Следствием второго следствия, извините за каламбур, было решение изменить свою жизнь: однажды я сделала небольшой свёрток из самых необходимых вещей, стащила из кассы отца деньги и ушла из дома.
Разумеется, мне было стыдно. Но я вела хозяйство, помогала отцу в торговле и убеждала себя, что имею право на часть доходов. У него оставались дом, книги, обстановка, голод ему не грозил. Впоследствии я узнала, что отец умер спустя шесть лет после моего побега, в одиночестве, но в достатке.
Разумеется, мне было не по себя: я первый раз в жизни оставила семью, дом, родной город, оказалась совсем одна в опасном и незнакомом мире.
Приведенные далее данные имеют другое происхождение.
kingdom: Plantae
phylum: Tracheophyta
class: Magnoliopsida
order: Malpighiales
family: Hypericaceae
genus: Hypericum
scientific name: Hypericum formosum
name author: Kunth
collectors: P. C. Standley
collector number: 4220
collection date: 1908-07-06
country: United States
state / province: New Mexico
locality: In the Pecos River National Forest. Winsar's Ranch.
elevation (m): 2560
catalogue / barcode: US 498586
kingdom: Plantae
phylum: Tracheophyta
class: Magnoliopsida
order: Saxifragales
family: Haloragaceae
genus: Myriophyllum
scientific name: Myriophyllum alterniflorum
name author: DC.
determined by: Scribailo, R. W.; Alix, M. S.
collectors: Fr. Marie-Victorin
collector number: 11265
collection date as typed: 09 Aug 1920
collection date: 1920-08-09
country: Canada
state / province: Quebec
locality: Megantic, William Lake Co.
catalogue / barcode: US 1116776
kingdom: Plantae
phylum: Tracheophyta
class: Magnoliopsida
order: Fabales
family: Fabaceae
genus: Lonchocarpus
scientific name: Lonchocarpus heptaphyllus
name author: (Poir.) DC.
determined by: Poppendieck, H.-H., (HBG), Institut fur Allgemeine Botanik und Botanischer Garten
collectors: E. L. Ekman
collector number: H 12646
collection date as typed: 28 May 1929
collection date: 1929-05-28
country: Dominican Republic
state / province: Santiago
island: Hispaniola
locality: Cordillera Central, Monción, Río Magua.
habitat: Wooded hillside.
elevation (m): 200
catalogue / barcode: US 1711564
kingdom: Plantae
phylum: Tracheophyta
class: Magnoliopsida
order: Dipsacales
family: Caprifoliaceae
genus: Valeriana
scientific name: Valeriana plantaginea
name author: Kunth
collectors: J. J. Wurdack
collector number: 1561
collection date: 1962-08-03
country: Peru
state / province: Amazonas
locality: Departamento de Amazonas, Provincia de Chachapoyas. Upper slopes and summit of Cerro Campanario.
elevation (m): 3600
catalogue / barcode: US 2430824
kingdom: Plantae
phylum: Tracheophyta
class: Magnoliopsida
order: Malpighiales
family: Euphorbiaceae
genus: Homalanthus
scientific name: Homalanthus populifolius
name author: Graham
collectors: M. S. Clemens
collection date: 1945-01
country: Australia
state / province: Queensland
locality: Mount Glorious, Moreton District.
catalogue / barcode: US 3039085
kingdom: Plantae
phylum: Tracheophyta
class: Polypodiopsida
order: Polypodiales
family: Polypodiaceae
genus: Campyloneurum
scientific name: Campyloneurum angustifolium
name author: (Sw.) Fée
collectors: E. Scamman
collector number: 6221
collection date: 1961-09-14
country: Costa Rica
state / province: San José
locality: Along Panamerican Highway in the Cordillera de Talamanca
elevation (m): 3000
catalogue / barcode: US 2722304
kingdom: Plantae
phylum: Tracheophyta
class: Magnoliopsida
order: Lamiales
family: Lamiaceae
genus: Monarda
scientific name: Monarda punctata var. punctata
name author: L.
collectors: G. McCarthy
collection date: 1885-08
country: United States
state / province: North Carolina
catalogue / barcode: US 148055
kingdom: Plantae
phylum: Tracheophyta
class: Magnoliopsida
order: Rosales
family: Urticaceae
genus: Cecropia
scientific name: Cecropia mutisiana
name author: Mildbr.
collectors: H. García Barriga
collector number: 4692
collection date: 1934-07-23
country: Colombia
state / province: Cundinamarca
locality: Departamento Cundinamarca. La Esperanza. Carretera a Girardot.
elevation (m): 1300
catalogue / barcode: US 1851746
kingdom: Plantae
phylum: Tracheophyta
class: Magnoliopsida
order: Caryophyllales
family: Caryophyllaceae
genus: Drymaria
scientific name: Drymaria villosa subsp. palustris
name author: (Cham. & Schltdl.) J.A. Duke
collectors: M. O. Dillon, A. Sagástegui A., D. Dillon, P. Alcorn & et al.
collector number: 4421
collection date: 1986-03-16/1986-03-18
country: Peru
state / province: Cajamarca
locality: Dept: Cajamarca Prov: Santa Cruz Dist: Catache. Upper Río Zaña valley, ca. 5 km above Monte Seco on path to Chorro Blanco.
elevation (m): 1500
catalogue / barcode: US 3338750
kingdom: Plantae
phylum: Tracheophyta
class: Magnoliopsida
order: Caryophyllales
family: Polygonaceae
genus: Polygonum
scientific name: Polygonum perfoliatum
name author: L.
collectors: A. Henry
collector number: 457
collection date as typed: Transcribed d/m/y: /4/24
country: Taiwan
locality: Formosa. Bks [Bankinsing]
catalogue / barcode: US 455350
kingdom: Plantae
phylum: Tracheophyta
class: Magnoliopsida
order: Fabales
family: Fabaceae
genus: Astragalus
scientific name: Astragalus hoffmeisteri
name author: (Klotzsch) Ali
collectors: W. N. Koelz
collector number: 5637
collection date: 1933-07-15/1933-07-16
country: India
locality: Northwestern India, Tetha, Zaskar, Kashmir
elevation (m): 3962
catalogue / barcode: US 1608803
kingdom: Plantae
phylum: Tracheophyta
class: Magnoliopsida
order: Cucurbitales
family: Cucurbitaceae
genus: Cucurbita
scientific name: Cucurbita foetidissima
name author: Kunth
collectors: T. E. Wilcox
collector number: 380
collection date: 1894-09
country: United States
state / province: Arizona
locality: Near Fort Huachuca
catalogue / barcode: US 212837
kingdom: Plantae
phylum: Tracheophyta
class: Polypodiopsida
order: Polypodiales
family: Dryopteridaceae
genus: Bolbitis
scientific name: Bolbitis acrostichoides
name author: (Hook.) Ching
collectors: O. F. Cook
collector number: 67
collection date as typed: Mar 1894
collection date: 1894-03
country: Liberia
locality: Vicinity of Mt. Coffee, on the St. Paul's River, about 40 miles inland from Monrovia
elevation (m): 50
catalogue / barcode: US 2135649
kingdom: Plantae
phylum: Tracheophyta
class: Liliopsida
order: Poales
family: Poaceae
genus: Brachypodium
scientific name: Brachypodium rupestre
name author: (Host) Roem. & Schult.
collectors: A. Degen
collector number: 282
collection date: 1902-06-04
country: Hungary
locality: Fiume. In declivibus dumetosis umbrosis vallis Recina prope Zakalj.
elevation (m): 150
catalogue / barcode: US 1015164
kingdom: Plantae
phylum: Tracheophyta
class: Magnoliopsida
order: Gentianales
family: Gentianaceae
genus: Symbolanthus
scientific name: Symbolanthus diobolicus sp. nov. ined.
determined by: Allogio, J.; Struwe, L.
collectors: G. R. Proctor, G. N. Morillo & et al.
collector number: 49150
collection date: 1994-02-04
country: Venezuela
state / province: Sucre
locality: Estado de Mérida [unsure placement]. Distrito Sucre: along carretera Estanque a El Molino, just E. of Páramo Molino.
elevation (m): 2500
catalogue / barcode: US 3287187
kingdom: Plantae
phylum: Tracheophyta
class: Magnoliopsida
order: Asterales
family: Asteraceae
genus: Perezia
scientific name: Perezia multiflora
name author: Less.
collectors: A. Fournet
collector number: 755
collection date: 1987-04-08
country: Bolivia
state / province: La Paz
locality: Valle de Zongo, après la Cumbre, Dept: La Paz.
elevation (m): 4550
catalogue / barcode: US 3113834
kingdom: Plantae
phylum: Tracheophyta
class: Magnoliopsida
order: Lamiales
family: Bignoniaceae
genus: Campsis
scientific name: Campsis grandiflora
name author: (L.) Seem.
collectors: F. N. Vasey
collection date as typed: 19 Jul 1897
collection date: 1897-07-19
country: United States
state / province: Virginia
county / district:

Я шла пешком, потом села в дилижанс, потом пересела в другой дилижанс, дала по рукам попутчику, которые пытался меня обнять, и оказалась наконец на каком-то невзрачном, но более или менее приличном постоялом дворе.
– Как Ваше имя? – спросил полусонный хозяин.
– Тереза Ангиссола, – ответила я.
Глава 3
Рассказывает Элизабет Берк, известная также как Мак-Генри.
После побега из тюрьмы я бросилась домой. Матушка и сестра бросились ко мне с криком – уже не чаяли меня увидеть. Матушка похвалила меня за переодевание, принесла старую отцовскую одежду и остригла мне волосы. Я прострелила спинку старого кресла.
– Скажете, что падчерица угрожала вам оружием! Может быть, вам поверят и не будут преследовать!
Матушка гладила меня по плечу, сестра обнимала за талию. Я расцеловала обеих. Кто знает, когда мы ещё свидемся!
За небольшое вознаграждение один матрос взялся провести меня «зайцем» на корабль, шедший в Марсель. Думала, не доживу до прибытия, но дожила. Меня не поймали, и никто не догадался, что я женщина.
Потом в течение некоторого времени я работала буфетчицей на пароходе, ходившем из Марселя в Геную. Работа эта была для меня сложной главным образом из-за качки – оказалось, что её очень плохо переношу. А возможность лежать в своём номере и стонать доступна только пассажирам – а труженики моря должны работать или увольняться. Я терпела изо всех сил – нужны были деньги. Ещё, конечно, буфетчиц многие путают с проститутками, но тут я была спокойна – кто ко мне с нескромным предложением придёт, с нескромным отказом уйдёт. И пьяных я не боялась.